Exercises to complete:
(a) In the post about giving notice, name each person who takes part in the account of Monday, other than the writer and leaving out the imagined carpentry scenario.
(b) Answer these from the post about giving notice, one answer a line:
(i) Which day does the writer call the worst of it?
(ii) In the imagined scenario, what does the person want to become instead of taking over the family business?
(iii) What did the dude take home with him when he left?
(c) Repeat a part of the post about giving notice word for word: begin at the words "Monday was the" and stop after "them... BY YOU!!".

Excerpt to read:
Tuesday, December 21, 2010

Two Down; Eight to Go

I survived Monday and Tuesday; I'm pretty sure it will all be downhill from here.

Monday was the worst of it. Actually giving the dude owner my two week's notice about killed me. As excited as I am about moving on I cried. I can most easily relate it to people with this scenario:

Imagine you have spent all your life learning how to do what your parents do, let's say carpentry. Your family has this business that they expect you to take over, but you want to be a doctor. Now comes the day when you have to tell your family, "Sorry, but this isn't what I want for my life, I want to be a doctor." And now you have hurt them immensely; their faces are reflections of someone whose favorite puppy was just shot... In front of them... BY YOU!!

Yea, that's about the reaction I got from the dude. I wrote the stay at home owner a separate letter that I hoped would help her cope. Dude was in shock for the most part. We talked and hugged and I knew it would be "okay" eventually. He left and took the letter home with him. I didn't hear anything from either of them for the rest of the day. He called in at one point and asked to talk to Renee, and then was back for a minute asking me to take the banking...

Supplied information:
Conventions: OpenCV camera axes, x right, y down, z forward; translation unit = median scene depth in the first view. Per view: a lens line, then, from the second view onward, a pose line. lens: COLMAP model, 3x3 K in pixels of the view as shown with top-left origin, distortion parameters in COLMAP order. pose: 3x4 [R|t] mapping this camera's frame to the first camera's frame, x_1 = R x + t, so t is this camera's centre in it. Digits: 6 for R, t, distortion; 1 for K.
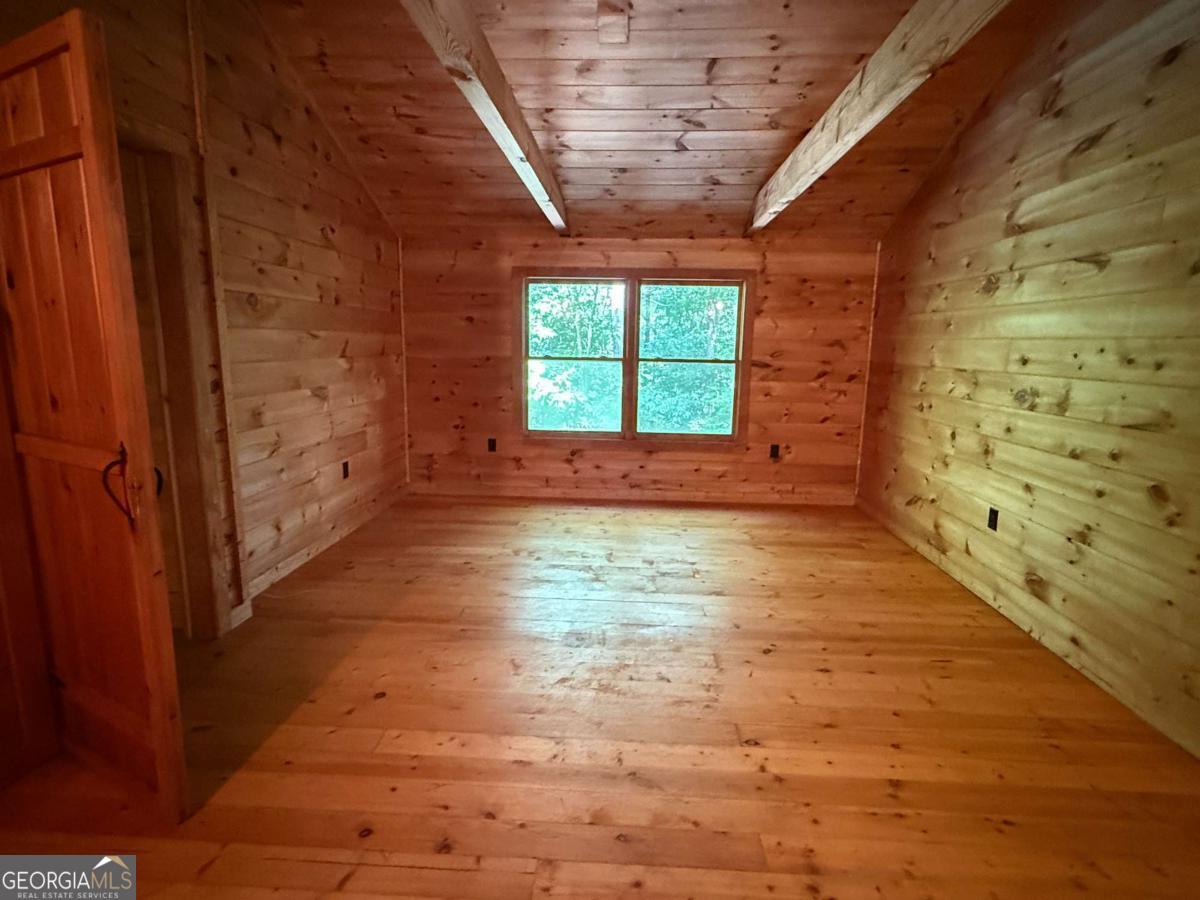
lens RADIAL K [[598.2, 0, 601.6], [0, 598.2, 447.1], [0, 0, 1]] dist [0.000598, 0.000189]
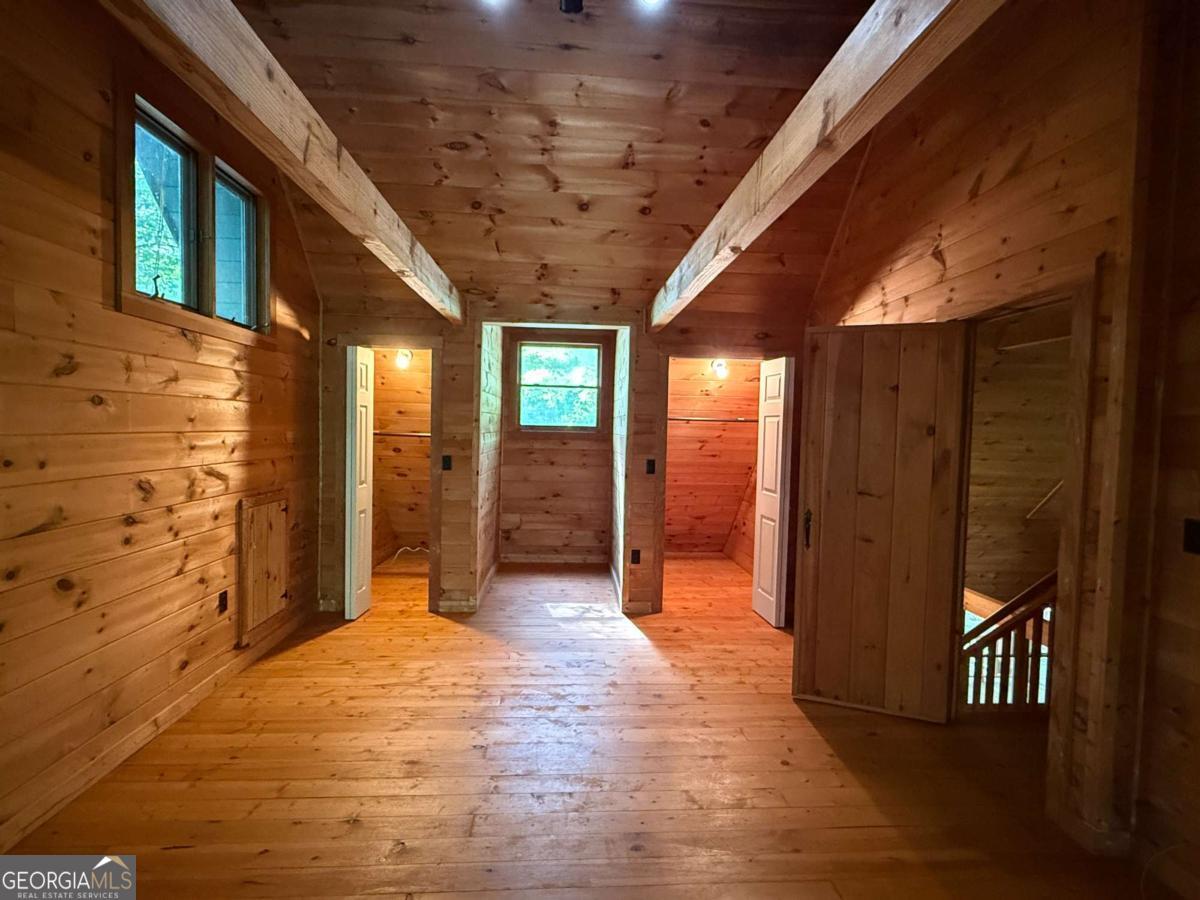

Task solutions:
(a)
the dude owner
the stay at home owner
Renee

(b)
(i) Monday
(ii) A doctor
(iii) The letter

(c)
Monday was the worst of it. Actually giving the dude owner my two week's notice about killed me. As excited as I am about moving on I cried. I can most easily relate it to people with this scenario:

Imagine you have spent all your life learning how to do what your parents do, let's say carpentry. Your family has this business that they expect you to take over, but you want to be a doctor. Now comes the day when you have to tell your family, "Sorry, but this isn't what I want for my life, I want to be a doctor." And now you have hurt them immensely; their faces are reflections of someone whose favorite puppy was just shot... In front of them... BY YOU!!